Could the 34-, 36-, 70-, and 78-kDa proteins mediate the effects of light and 5-HT on some other system than the circadian system? For example, light may alter the synthesis of proteins involved in phototransduction or light adaptation, whereas 5-HT may alter proteins involved in neuromodulation(8) . However, the finding that some proteins were altered as a result of treatments with light, 5-HT, analogs of cAMP, and DRB may indicate that one or more of these proteins are involved in the circadian system.

Although additional information on the physiological properties of these proteins may be gathered (e.g. whether a protein oscillates or not), the identification of these proteins may ultimately yield more important information. Previously, we characterized a 40-kDa protein because its synthesis was affected by light treatments and it was an abundant protein. This protein was identified as a lipocortin (annexin), and its possible role in the eye circadian system has been discussed elsewhere(25) . In light of the 5-HT study presented here, the synthesis of this protein does not appear to be affected to a large extent by 5-HT treatments administered during CT 6-12. It is possible, however, that the synthesis of the 40-kDa protein may be affected even later than we have assayed here. Alternatively, this protein may be part of the light entrainment pathway or may be unrelated to the circadian system.

The 78-kDa Aplysia protein identified through our experiments appears to be BiP. The name BiP is derived from the term ``binding protein'' because this protein was originally identified as the protein that binds to the heavy immunoglobulin chain in the endoplasmic reticulum(38) . BiP, which resides in the lumen of the endoplasmic reticulum, has extensive sequence homology with the HSP70 family members HSP70 and HSC70 (39) (see also below), which are mainly cytosolic. Like the other members of the HSP70 family, BiP functions as a molecular chaperone(40, 41) . Its main function is to assist in the correct folding of unfolded proteins as well as in the correct assembly of oligomeric proteins into multimeric complexes that pass through the endoplasmic reticulum(42, 43) . At the same time, BiP also binds to and prevents further processing of incorrectly folded or assembled proteins (44, 45). BiP is expressed constitutively under physiological conditions, but its synthesis is induced under a number of stress conditions (for a review see Refs. 30, 46, and 47). Recently, a number of treatments with agents that are not usually classified as ``stressors'' has been reported to induce the synthesis of BiP. Kuhl et al.(31) demonstrated that treatments with 5-HT, which mimic the effects of long-term sensitization in Aplysia, increased the levels of BiP protein in sensory neurons 3 h after the end of 5-HT treatments, and long-term behavioral training also increased levels of BiP mRNA. Their finding that BiP protein synthesis is increased 3 h after the end of 5-HT treatments is similar to our finding that phase-shifting treatments with 5-HT altered incorporation of [H]leucine into BiP 3 h after the end of the treatment.

(Stored records)
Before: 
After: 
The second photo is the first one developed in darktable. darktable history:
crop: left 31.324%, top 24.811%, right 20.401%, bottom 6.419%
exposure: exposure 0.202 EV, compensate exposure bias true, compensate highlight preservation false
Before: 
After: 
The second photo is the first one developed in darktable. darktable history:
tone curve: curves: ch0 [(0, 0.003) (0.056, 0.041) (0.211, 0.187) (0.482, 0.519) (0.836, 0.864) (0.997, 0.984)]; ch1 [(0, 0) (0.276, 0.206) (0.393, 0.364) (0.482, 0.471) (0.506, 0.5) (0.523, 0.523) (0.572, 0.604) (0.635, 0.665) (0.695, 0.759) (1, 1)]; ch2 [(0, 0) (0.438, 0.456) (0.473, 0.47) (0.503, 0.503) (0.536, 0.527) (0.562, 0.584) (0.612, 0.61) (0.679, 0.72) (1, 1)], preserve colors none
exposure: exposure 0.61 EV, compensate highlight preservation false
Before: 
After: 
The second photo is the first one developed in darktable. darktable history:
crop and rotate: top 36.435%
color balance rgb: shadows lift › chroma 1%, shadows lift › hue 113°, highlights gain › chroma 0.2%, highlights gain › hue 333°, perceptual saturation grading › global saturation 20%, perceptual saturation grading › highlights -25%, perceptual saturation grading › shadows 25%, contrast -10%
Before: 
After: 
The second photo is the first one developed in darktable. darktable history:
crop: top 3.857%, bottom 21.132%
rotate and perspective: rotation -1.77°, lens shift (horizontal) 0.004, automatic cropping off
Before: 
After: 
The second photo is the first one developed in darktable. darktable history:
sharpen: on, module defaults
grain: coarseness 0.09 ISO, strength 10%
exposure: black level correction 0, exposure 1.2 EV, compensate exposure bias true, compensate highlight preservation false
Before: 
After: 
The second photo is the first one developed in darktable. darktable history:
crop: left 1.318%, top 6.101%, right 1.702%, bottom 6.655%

ACTIVITY LIST:
- 1) List the treatments that the excerpt on circadian proteins and BiP names in the finding that some proteins were altered, near the end of its first paragraph.
- 2) Extend the excerpt on circadian proteins and BiP by continuing it from its final sentence.

ANSWERS GIVEN:
- 1) light, 5-HT, analogs of cAMP, DRB

- 2)
The 70-kDa Aplysia protein, whose synthesis was decreased by 5-HT treatments in our experiments and increased by light in others, appears to be a member of the HSP70 family. The 70-kDa protein affected by 5-HT is the most basic protein in a train of five to six 70-kDa proteins. The synthesis of all proteins that are members of this train was dramatically increased by heat shock and CdCl treatments. It is very likely that the proteins in this train are phosphorylated forms of the 70-kDa protein(48, 49) . These results are in agreement with those of Greenberg and Lasek (50) on the expression of proteins in Aplysia abdominal and pleural ganglia cells in response to heat shock. HSP70 is a member of the HSP70 family of heat shock proteins, which includes BiP. It is mainly cytosolic, expressed at very low levels under physiological conditions, and its synthesis is greatly induced by a variety of stressors (reviewed in Ref. 28). Upon heat shock, HSP70 is also present in the nucleus(51, 52) . Like BiP, HSP70 also functions as a molecular chaperone(53) .

The 36-kDa Aplysia protein, whose synthesis was increased by 5-HT treatments in our experiments and decreased by light in others, appears to be porin. Porin is a channel protein first isolated and characterized from the outer membrane of mitochondria (for reviews see Refs. 54 and 55). The eucaryotic porin has an unusually high conductance (around 0.4 ns), and its conductance is voltage regulated (hence the name VDAC for voltage-dependent anion channel) (56, 57). Its voltage dependence is regulated by a soluble mitochondrial protein in Neurospora crassa(58, 59) and by NADH in human mitochondria(60) . Recently, extramitochondrial porin has been found in a variety of cell types and organs, including the plasma membrane of human B lymphocytes(61) , the plasma membrane of human astrocytes(62) , and regions of rat brain(63) . Furthermore, porin has been copurified with the peripheral benzodiazepine receptor complex (63) and the GABA receptor complex(34) . Because of the large unit conductance of porin and its anionic selectivity, a change in its expression levels could have an impact on the membrane potential (see below).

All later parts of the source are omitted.